Saved entries:

== Segment start ==

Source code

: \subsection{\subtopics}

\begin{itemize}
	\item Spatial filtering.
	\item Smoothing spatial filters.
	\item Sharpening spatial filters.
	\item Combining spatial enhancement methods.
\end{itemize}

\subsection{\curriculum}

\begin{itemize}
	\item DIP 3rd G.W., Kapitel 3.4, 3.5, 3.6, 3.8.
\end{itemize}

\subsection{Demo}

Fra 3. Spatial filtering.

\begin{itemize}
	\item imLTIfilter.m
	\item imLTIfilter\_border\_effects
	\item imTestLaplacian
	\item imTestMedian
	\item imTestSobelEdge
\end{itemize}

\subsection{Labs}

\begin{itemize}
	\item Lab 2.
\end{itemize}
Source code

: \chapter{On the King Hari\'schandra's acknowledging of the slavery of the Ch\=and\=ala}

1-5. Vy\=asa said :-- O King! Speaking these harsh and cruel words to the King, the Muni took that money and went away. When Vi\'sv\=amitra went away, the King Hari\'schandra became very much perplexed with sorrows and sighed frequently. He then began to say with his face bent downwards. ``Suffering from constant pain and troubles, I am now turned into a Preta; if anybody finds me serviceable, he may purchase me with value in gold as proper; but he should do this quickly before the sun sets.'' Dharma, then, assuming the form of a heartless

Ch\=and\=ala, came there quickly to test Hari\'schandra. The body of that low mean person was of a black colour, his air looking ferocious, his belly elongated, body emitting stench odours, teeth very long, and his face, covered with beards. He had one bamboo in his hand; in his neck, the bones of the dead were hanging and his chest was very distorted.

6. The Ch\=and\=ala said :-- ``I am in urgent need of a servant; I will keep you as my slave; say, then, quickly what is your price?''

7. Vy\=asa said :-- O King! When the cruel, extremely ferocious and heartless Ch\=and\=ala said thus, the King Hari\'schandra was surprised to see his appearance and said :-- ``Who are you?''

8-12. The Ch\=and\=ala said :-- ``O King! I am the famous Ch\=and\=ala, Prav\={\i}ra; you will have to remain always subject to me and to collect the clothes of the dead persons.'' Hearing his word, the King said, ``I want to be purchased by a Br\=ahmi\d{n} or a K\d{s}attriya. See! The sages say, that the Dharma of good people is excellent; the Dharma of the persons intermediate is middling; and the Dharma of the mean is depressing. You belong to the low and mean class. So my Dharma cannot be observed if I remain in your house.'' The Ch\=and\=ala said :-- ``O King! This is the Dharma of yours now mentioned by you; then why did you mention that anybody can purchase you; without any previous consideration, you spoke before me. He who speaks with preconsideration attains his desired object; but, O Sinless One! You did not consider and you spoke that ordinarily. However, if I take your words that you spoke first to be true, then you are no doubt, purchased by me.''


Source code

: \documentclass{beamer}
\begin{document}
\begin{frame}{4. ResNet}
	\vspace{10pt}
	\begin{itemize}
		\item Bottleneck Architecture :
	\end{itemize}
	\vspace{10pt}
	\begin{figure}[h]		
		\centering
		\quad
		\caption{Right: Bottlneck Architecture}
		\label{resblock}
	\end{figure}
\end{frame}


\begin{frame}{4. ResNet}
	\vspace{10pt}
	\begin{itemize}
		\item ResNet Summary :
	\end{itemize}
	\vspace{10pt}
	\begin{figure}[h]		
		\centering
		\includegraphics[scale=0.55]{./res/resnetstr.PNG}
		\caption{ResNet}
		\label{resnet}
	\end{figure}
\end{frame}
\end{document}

== Segment end ==

• **Problem to solve**
Using the entries above, output exactly the lines between the line holding "Smoothing spatial filters." and the line holding "7. Vy\=asa said", end lines included, and nothing more.

• **Result**
	\item Smoothing spatial filters.
	\item Sharpening spatial filters.
	\item Combining spatial enhancement methods.
\end{itemize}

\subsection{\curriculum}

\begin{itemize}
	\item DIP 3rd G.W., Kapitel 3.4, 3.5, 3.6, 3.8.
\end{itemize}

\subsection{Demo}

Fra 3. Spatial filtering.

\begin{itemize}
	\item imLTIfilter.m
	\item imLTIfilter\_border\_effects
	\item imTestLaplacian
	\item imTestMedian
	\item imTestSobelEdge
\end{itemize}

\subsection{Labs}

\begin{itemize}
	\item Lab 2.
\end{itemize}
Source code

: \chapter{On the King Hari\'schandra's acknowledging of the slavery of the Ch\=and\=ala}

1-5. Vy\=asa said :-- O King! Speaking these harsh and cruel words to the King, the Muni took that money and went away. When Vi\'sv\=amitra went away, the King Hari\'schandra became very much perplexed with sorrows and sighed frequently. He then began to say with his face bent downwards. ``Suffering from constant pain and troubles, I am now turned into a Preta; if anybody finds me serviceable, he may purchase me with value in gold as proper; but he should do this quickly before the sun sets.'' Dharma, then, assuming the form of a heartless

Ch\=and\=ala, came there quickly to test Hari\'schandra. The body of that low mean person was of a black colour, his air looking ferocious, his belly elongated, body emitting stench odours, teeth very long, and his face, covered with beards. He had one bamboo in his hand; in his neck, the bones of the dead were hanging and his chest was very distorted.

6. The Ch\=and\=ala said :-- ``I am in urgent need of a servant; I will keep you as my slave; say, then, quickly what is your price?''

7. Vy\=asa said :-- O King! When the cruel, extremely ferocious and heartless Ch\=and\=ala said thus, the King Hari\'schandra was surprised to see his appearance and said :-- ``Who are you?''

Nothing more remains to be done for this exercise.